> [Work required]: Please return every line in the entries below with the word "names" in it.

*** Source data ***

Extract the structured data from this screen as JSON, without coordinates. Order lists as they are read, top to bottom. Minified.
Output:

***
*** Source data ***

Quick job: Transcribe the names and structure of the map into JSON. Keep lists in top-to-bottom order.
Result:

***
*** Source data ***

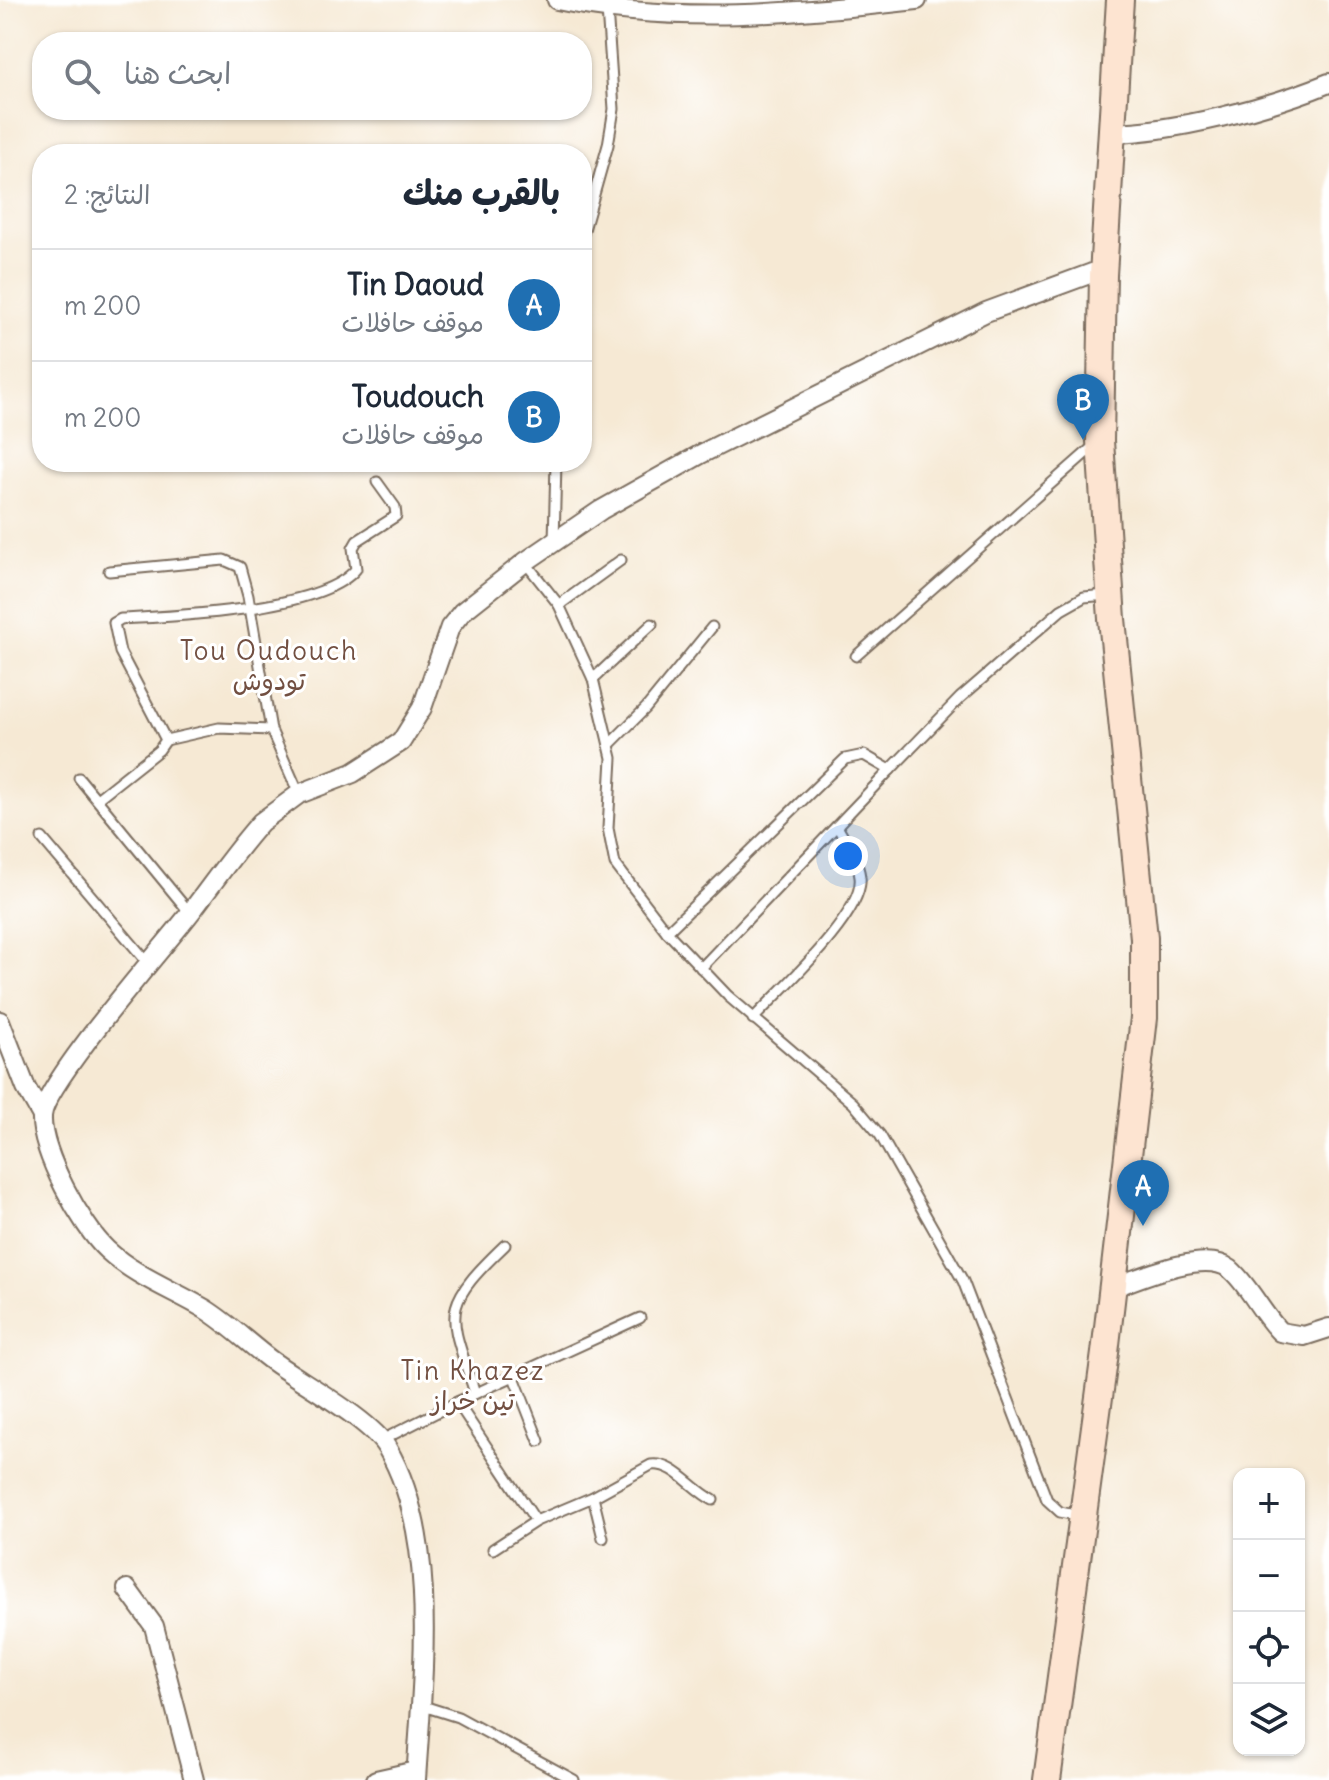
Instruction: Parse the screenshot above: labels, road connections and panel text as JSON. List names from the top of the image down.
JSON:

***

> [Answer area]:
Quick job: Transcribe the names and structure of the map into JSON. Keep lists in top-to-bottom order.
Instruction: Parse the screenshot above: labels, road connections and panel text as JSON. List names from the top of the image down.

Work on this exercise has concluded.